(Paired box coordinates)
________

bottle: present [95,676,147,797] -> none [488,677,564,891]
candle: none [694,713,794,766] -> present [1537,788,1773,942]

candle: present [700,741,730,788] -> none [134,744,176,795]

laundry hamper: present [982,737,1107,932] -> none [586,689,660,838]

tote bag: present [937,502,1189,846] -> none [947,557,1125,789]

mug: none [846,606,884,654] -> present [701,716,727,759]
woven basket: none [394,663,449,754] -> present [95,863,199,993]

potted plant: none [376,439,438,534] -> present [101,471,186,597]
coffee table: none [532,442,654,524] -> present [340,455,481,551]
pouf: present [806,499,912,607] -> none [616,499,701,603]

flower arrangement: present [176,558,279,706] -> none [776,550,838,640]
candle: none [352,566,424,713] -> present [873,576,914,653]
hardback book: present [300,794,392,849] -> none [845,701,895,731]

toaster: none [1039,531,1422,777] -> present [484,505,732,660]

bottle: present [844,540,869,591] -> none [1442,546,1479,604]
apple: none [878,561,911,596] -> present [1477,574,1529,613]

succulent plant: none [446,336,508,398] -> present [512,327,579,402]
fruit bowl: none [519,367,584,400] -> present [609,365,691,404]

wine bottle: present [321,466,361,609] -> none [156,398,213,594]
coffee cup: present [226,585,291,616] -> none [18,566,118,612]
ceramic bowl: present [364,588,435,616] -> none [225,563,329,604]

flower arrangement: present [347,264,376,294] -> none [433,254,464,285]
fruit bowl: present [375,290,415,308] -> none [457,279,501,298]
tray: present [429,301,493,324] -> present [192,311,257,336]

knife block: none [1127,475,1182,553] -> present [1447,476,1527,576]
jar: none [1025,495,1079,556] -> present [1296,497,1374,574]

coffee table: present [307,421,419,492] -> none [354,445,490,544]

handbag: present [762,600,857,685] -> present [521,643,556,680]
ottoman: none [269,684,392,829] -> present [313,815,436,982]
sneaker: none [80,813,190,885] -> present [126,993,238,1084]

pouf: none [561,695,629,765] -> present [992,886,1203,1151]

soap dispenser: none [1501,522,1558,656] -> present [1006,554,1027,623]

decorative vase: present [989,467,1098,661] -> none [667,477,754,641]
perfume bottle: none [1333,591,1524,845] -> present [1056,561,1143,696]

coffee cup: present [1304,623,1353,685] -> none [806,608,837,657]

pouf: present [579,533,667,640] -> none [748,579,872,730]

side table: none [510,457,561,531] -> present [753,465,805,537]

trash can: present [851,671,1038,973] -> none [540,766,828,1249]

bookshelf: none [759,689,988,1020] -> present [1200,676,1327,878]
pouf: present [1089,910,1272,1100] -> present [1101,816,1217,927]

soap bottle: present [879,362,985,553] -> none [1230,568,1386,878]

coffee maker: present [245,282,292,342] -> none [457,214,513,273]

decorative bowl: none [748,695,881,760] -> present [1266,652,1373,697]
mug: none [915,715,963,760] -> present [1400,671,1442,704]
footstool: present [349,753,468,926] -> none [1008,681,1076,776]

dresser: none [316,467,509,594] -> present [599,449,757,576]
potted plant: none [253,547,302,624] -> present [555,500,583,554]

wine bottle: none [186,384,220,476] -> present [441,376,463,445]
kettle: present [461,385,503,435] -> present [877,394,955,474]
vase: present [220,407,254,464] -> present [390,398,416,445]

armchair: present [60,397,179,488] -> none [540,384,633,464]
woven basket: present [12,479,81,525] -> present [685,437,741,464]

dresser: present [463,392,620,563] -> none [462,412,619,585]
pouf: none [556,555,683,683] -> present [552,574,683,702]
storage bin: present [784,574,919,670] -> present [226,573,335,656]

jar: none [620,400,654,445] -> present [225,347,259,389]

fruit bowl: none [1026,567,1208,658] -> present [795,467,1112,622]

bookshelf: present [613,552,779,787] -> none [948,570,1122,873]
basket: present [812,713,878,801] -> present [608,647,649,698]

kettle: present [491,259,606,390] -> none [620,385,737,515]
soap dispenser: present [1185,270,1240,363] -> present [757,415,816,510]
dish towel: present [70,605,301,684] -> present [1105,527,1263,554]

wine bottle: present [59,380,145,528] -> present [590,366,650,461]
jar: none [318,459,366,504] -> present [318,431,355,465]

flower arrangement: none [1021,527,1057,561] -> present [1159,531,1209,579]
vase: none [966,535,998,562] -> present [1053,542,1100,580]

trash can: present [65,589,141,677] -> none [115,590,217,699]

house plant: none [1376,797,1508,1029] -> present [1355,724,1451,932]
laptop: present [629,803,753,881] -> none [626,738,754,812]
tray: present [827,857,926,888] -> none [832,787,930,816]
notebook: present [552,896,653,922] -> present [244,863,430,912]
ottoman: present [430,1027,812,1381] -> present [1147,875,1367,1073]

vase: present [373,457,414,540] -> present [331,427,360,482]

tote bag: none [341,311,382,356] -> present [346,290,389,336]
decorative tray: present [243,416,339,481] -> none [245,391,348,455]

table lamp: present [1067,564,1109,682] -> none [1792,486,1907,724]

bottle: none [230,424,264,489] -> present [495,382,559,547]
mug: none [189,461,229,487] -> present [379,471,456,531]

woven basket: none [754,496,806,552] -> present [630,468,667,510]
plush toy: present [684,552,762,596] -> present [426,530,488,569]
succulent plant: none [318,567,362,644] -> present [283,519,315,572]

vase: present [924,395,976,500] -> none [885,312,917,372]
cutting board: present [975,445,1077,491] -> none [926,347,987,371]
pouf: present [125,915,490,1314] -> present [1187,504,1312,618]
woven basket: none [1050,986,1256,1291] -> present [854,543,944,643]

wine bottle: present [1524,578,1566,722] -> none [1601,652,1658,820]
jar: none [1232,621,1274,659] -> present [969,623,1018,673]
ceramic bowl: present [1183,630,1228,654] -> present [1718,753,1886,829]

________

If a line contains the word "soap", count it; give the total for the entries above and nothing else.

3